Empregador que acusa o empregado de furto e não prova, exerce de forma abusiva o seu direito de defesa do patrimônio e deve indenizar o trabalhador. Com este entendimento, a 6ª Turma do Tribunal Regional do Trabalho da 2ª Região (São Paulo) condenou a Pizzaria e Restaurante do Guerra a reparar com R$ 16 mil um ex-empregada demitida por justa causa sob a acusação de desviar R$ 22 do caixa.

A pizzaria prestou queixa à Polícia Civil, que instaurou Inquérito Policial e, em seguida, arquivou-o “por falta de base para denúncia”.

Inconformada com a atitude do ex-empregador, a trabalhadora ingressou com processo na 3ª Vara do Trabalho de Santos (SP) pedindo que a demissão fosse considerada sem justa causa, com o pagamento das verbas rescisórias devidas e indenização pelos danos morais sofridos.

Segundo testemunhas na ação, no dia em que o dono da pizzaria acusou a reclamante do furto, o cheque estava “na mão” do patrão e que, além da autora, “mexiam no caixa o proprietário, sua esposa, sua filha e uma funcionária”.
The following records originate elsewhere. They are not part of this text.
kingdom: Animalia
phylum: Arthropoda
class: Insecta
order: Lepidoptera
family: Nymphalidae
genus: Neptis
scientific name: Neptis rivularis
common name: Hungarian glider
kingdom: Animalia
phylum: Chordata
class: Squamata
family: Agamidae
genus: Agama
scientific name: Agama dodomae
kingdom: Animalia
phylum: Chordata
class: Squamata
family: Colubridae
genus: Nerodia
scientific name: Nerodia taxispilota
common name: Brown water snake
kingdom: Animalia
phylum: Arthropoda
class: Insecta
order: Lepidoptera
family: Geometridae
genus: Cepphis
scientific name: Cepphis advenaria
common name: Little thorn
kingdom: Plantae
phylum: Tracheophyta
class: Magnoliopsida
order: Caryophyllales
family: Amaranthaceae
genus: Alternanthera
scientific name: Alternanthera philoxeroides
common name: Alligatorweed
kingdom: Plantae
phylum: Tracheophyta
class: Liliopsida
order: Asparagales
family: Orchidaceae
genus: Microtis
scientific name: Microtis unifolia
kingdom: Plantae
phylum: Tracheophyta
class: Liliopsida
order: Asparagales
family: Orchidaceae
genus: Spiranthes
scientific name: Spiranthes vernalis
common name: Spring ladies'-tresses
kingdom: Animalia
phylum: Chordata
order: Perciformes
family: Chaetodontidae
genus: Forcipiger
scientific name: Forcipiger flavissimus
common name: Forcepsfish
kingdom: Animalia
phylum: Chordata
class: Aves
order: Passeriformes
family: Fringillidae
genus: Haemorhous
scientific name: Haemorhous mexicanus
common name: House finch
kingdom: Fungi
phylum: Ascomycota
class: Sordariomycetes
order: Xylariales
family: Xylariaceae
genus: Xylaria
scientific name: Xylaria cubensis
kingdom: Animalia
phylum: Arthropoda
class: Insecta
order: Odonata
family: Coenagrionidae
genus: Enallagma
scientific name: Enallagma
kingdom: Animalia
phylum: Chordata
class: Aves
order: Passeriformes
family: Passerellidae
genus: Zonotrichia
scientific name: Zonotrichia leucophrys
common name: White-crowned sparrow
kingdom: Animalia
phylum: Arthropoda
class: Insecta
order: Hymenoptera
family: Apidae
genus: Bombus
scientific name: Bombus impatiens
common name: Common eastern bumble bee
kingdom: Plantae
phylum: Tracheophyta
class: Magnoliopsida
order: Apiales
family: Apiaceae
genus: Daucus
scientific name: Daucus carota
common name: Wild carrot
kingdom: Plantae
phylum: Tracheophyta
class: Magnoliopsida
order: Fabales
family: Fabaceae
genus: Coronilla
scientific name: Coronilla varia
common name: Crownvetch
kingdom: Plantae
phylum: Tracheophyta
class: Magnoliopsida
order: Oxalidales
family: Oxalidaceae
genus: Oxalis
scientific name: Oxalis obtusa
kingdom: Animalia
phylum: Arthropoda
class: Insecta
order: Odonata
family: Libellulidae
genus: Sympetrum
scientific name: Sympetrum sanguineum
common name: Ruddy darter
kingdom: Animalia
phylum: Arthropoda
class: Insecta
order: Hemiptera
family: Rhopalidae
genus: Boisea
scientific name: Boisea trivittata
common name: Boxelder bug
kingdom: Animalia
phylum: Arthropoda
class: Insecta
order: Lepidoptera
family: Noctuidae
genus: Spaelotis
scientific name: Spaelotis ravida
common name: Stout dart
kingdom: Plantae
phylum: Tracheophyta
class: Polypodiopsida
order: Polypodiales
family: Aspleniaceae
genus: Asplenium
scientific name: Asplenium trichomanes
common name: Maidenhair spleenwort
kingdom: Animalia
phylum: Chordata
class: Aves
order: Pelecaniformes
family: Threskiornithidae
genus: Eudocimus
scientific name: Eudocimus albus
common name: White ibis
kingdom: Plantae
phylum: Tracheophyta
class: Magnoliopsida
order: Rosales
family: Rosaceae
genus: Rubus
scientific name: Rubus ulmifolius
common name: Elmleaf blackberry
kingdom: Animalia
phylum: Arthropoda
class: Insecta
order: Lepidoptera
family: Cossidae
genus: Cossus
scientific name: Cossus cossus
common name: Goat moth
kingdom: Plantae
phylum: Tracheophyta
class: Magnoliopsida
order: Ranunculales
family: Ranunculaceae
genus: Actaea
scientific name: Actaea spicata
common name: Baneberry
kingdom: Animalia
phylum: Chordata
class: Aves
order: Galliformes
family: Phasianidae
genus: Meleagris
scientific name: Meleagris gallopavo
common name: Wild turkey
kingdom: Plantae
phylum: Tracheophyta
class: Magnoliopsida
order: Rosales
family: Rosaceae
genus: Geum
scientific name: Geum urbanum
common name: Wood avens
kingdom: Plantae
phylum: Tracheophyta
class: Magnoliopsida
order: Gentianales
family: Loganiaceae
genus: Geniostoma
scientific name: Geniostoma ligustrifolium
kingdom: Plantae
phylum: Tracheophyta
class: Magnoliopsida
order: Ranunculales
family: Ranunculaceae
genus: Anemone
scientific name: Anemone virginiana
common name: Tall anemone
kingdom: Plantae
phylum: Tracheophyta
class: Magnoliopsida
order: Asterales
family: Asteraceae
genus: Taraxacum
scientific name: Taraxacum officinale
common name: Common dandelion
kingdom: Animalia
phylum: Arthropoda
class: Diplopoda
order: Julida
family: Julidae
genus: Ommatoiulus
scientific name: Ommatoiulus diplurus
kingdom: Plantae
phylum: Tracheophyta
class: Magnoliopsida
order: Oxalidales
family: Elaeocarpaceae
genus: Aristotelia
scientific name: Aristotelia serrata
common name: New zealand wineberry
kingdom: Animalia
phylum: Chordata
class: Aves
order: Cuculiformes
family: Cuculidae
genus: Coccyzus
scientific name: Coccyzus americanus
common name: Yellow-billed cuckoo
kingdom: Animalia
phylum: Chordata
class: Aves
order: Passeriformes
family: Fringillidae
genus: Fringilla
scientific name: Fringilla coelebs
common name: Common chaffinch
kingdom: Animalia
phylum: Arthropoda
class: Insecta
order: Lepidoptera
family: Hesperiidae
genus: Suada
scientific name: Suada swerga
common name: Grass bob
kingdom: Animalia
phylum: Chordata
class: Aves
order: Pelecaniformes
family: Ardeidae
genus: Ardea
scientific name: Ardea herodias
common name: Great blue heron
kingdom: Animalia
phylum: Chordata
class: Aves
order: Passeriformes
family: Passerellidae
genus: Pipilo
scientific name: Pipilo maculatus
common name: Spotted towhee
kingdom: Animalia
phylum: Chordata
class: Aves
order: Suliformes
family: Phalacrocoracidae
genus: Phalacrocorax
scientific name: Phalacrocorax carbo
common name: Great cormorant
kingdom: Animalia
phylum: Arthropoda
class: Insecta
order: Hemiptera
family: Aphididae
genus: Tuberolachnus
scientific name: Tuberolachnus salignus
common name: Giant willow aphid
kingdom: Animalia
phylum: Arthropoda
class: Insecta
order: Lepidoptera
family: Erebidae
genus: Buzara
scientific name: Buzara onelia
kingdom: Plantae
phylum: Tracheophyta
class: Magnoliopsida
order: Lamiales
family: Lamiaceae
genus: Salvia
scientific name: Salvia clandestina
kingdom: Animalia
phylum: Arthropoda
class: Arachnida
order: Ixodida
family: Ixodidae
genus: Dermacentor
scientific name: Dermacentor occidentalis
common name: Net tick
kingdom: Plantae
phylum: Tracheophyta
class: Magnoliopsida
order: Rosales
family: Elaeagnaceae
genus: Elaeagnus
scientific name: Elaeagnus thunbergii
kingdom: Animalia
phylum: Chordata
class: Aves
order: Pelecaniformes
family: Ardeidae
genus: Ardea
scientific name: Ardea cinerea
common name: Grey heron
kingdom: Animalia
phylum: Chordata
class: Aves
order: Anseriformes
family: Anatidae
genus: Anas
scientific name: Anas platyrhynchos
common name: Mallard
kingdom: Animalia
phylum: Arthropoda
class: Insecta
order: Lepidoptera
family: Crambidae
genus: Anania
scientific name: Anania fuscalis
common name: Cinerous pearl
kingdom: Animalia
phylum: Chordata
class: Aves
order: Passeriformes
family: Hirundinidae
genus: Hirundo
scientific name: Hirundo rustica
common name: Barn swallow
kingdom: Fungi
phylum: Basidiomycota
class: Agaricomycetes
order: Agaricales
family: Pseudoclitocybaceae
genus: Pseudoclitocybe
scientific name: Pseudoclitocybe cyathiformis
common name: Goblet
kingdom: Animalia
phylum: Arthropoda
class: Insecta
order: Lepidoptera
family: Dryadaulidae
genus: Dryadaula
A vara entendeu que a pizzaria não comprovou a falta grave da ex-empregada, determinando a reversão da justa causa e o pagamento de indenização por danos morais. Contra a decisão, a empresa entrou com recurso no Tribunal Regional do Trabalho paulista.

De acordo com o relator do recurso no tribunal, juiz Valdir Florindo, para que o furto seja caracterizado é necessária “a comprovação da posse mansa e pacífica da res furtiva pelo autor do crime”. Mas no caso, segundo ele, não ficou comprovado que a empregada estivesse de posse do valor reclamado pela pizzaria. “Ao contrário, a prova testemunhal é no sentido de que o valor esteve sempre nos domínios da ré”.

Para Florindo, houve abuso de direito, com ofensa à trabalhadora, a seus sentimentos e honra, bens que “compõem a estrutura da personalidade”. De acordo com o juiz, “a indenização por danos morais é uma das formas de reparar e preservar a imagem do empregado e, por conseguinte, assegurar a dignidade da pessoa humana, um dos fundamentos da constituição do nosso Estado Democrático de Direito”.

Os juízes da 6ª Turma, por unanimidade, condenaram a pizzaria a pagar todas as verbas rescisórias devidas pela demissão sem justa causa, além de indenização por danos morais de R$ 16,2 mil, o equivalente a 50 salários da ex-empregada.

RO 01548.2002.443.02.00-7

Leia a íntegra da decisão

PROCESSO Nº 01548.2002.443.02.00-7 6ª TURMA

RECURSO ORDINÁRIO

RECORRENTE: PIZZARIA E RESTAURANTE DO GUERRA LTDA ME

RECORRIDO: SIMONE GONÇALVES DIAS FERREIRA

03ª VARA DO TRABALHO DE SANTOS

EMENTA: Inquérito Policial. Dano Moral.

A recorrente ao imputar fato típico, previsto no estatuto penal no art. 155, à reclamante e não o provando de forma sólida, conforme extrai-se do conjunto probatório presentes nestes autos em fl. 63, através do qual se verifica que o inquérito policial instaurado pela ré foi arquivado por ordem de autoridade judiciária, por falta de base para denúncia, bem como, ante o fato de ter chamado a autoridade policial ao seu estabelecimento, humilhando-a perante seus colegas de trabalho, a ré extrapolou os limites do respeito a pessoa humana, exercendo de forma abusiva o seu direito de defesa do patrimônio, fazendo jus a reclamante à reparação por danos morais.

RELATÓRIO

A autora postulou em sua exordial (fls.03/10) requerendo vínculo empregatício em face da reclamada referente ao período entre 04.09.99 a 31.11.01. Requer, ainda, verbas contratuais, dentre elas o pagamento de indenização por danos morais e rescisórias decorrentes de tal período.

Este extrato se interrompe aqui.